Les questions qui ont été posées montrent la nécessité d’une étude d’impact.

Monsieur le rapporteur, s’agissant de l’obligation d’affiliation au RSI de personnes qui louent leur bien, mais qui sont déjà fonctionnaires ou plus généralement qui cotisent déjà par ailleurs, voire qui sont retraitées, le Gouvernement ne nous a toujours pas apporté de réponse.

M. Gérard Bapt, rapporteur pour les recettes et l’équilibre général. Dès lors que l’on considère qu’une activité devient professionnelle au-delà d’un certain seuil de revenus, perçus en tant que travailleur indépendant, il est normal que les cotisations soient versées au RSI.

La Commission rejette le sous-amendement AS126.

M. Dominique Tian. Le sous-amendement AS127 propose de faire varier le seuil de revenus en fonction de l’activité considérée ; les seuils seraient fixés par un décret en Conseil d’État.

M. Gérard Bapt, rapporteur pour les recettes et l’équilibre général. Vous dessaisissez le Parlement !

M. Dominique Tian. Quand la situation est complexe, le décret en Conseil d’État apporte de la souplesse. Je ne suis pas le seul à le dire.

La Commission rejette le sous-amendement AS127 puis le sous-amendement AS128.

M. Dominique Tian. Le sous-amendement AS129 vise à dispenser de l’obligation d’affiliation au RSI les personnes ayant un emploi, ou bénéficiant d’une couverture de santé en tant qu’ayants droit, pour lesquelles la location de locaux d’habitation meublés est une activité secondaire. Elles ne pourraient de toute façon profiter des prestations sociales associées. On ne peut pas cotiser sans avoir le droit d’être secouru : c’est le principe même de la sécurité sociale !

M. Gérard Bapt, rapporteur pour les recettes et l’équilibre général. Il ne me paraît pas illogique d’affilier au RSI des activités manifestement indépendantes, comme la location de biens par des particuliers.
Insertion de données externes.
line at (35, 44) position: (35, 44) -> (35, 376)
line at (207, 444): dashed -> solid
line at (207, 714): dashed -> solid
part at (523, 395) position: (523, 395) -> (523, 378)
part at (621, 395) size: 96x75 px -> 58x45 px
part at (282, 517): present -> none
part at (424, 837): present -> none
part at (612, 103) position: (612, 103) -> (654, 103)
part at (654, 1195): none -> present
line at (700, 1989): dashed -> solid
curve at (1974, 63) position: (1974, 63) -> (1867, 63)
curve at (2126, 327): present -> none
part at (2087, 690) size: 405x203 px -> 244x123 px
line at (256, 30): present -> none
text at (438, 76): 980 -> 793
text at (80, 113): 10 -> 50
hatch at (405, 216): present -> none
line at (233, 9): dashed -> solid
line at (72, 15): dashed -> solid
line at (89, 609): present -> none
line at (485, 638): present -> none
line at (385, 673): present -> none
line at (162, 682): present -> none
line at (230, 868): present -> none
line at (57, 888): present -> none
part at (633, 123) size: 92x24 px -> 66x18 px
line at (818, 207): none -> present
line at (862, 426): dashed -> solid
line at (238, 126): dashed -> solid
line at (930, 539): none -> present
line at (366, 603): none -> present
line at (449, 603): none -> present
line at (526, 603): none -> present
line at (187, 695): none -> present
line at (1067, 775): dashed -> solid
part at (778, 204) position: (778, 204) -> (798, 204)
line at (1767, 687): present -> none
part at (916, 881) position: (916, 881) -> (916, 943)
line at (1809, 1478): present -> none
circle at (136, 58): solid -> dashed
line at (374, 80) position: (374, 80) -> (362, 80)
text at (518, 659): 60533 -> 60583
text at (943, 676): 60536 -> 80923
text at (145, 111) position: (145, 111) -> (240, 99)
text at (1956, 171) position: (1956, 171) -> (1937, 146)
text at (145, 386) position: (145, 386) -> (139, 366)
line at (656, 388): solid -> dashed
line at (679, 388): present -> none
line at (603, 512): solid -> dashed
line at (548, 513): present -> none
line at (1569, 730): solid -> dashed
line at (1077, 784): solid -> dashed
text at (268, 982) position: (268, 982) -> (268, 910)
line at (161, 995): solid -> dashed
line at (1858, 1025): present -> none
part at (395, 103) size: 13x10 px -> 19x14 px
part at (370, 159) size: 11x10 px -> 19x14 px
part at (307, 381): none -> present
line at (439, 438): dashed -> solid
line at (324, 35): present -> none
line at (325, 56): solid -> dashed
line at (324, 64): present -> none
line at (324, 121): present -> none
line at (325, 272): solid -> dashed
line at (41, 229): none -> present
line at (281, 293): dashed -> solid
Le cas des pluriactifs devrait pouvoir être réglé par les dispositions de droit commun, qui autorisent dans certains cas l’affiliation unique.

Je vous propose de retirer votre sous-amendement : nous pouvons interroger ensemble le Gouvernement sur les évolutions possibles, et notamment sur l’adaptation de l’affiliation aux cas de pluriactivité.

M. Jean-Pierre Door. Nous avons déjà posé la question au Gouvernement en première lecture, monsieur le rapporteur. Il ne nous a pas répondu. Nous nous retrouvons régulièrement dans une impasse réglementaire.

M. Gérard Bapt, rapporteur pour les recettes et l’équilibre général. Si nous n’avons pas la réponse d’ici à lundi prochain, je poserai moi-même la question au Gouvernement en séance publique.

La Commission rejette le sous-amendement AS129 puis le sous-amendement AS130.

Après que Mme Bernadette Laclais a confirmé que ses amendements AS87, AS90, AS58, AS59 et AS48 étaient retirés, la Commission adopte l’amendement AS13 de M. Bapt, rapporteur pour les recettes et l’équilibre général.

En conséquence, l’article 10 est ainsi rédigé et l’amendement AS21 de M. Arnaud Viala, rapporteur pour les accidents du travail et les maladies professionnelles (AT-MP), tombe.